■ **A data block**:
──────
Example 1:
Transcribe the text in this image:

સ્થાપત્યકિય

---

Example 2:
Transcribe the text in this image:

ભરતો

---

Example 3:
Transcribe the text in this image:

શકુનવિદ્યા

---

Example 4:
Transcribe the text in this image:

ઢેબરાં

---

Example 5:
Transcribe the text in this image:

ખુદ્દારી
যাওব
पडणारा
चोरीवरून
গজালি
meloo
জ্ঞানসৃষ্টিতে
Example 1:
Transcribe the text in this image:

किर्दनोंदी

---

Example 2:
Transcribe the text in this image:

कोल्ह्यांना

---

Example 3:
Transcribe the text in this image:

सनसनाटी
──────
■ **WHAT TO DO**: Reproduce every entry above verbatim, line by line, without changing a character.

■ **THE OUTPUT**:
Example 1:
Transcribe the text in this image:

સ્થાપત્યકિય

---

Example 2:
Transcribe the text in this image:

ભરતો

---

Example 3:
Transcribe the text in this image:

શકુનવિદ્યા

---

Example 4:
Transcribe the text in this image:

ઢેબરાં

---

Example 5:
Transcribe the text in this image:

ખુદ્દારી
যাওব
पडणारा
चोरीवरून
গজালি
meloo
জ্ঞানসৃষ্টিতে
Example 1:
Transcribe the text in this image:

किर्दनोंदी

---

Example 2:
Transcribe the text in this image:

कोल्ह्यांना

---

Example 3:
Transcribe the text in this image:

सनसनाटी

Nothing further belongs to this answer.